The goal here is an exact copy of the entries below, without their pictures.

Collected data:
[Start of section]

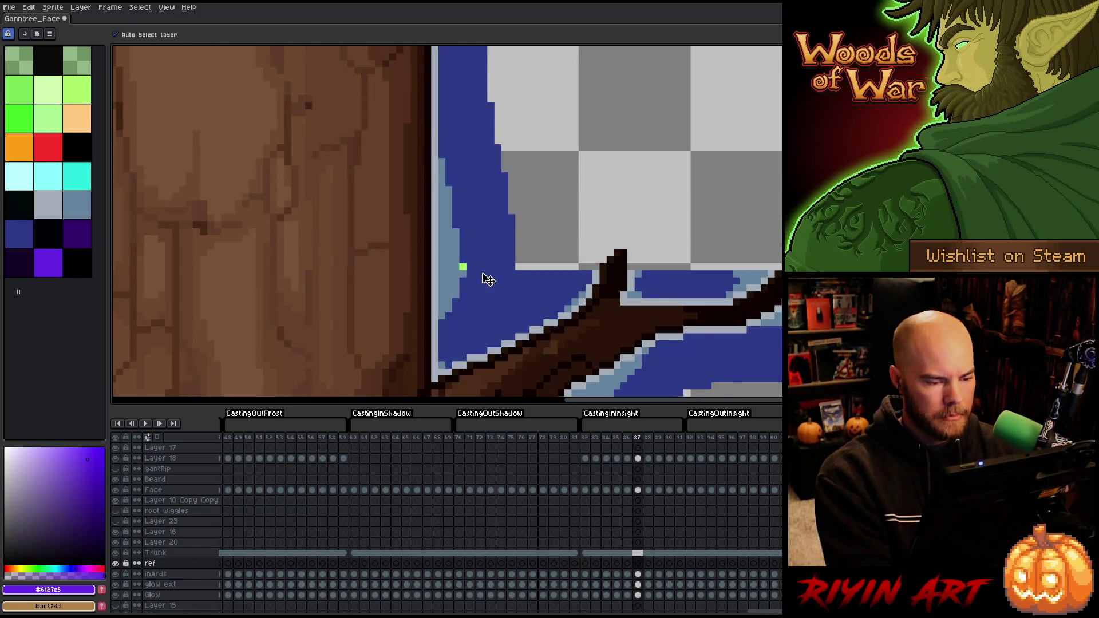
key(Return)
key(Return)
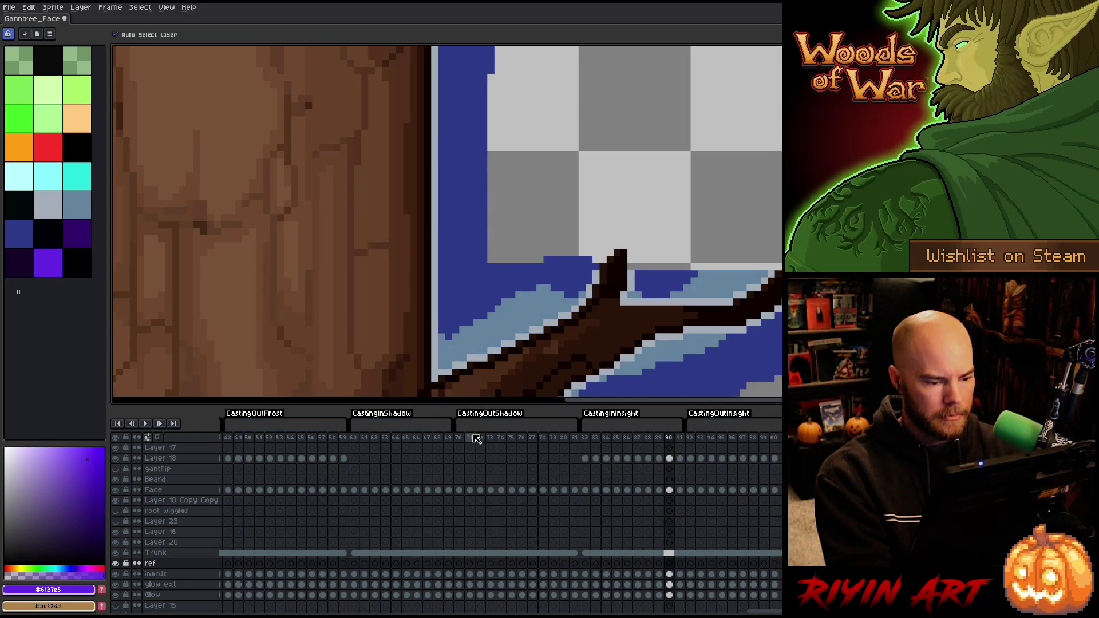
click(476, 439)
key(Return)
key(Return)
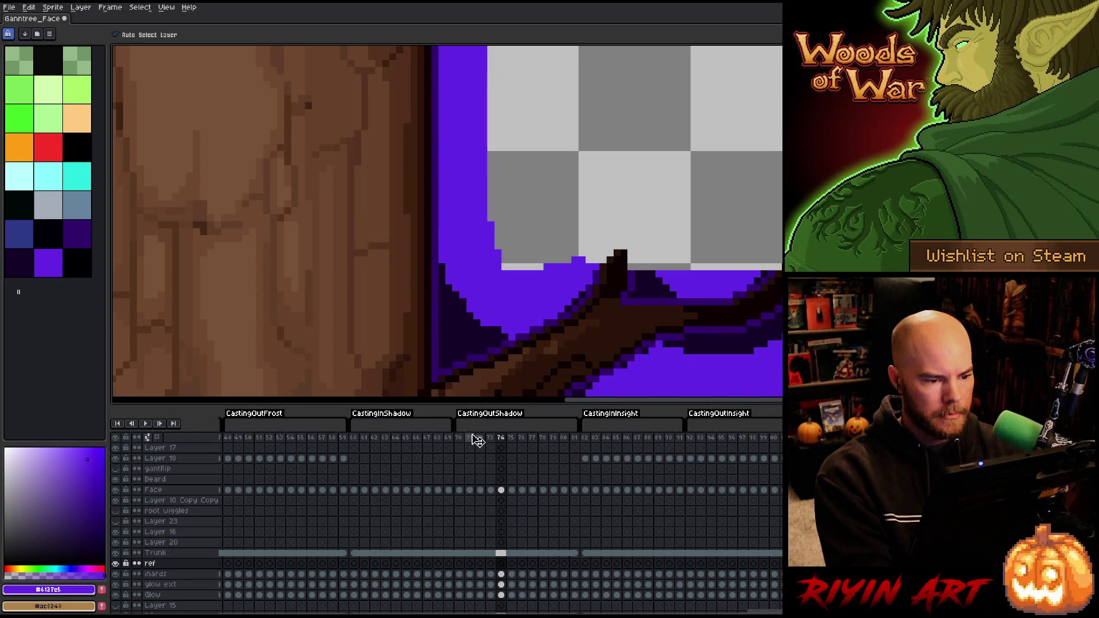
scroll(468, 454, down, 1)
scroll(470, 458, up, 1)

[End of section]

> EXPECTED ANSWER:
key(Return)
key(Return)
click(476, 439)
key(Return)
key(Return)
scroll(468, 454, down, 1)
scroll(470, 458, up, 1)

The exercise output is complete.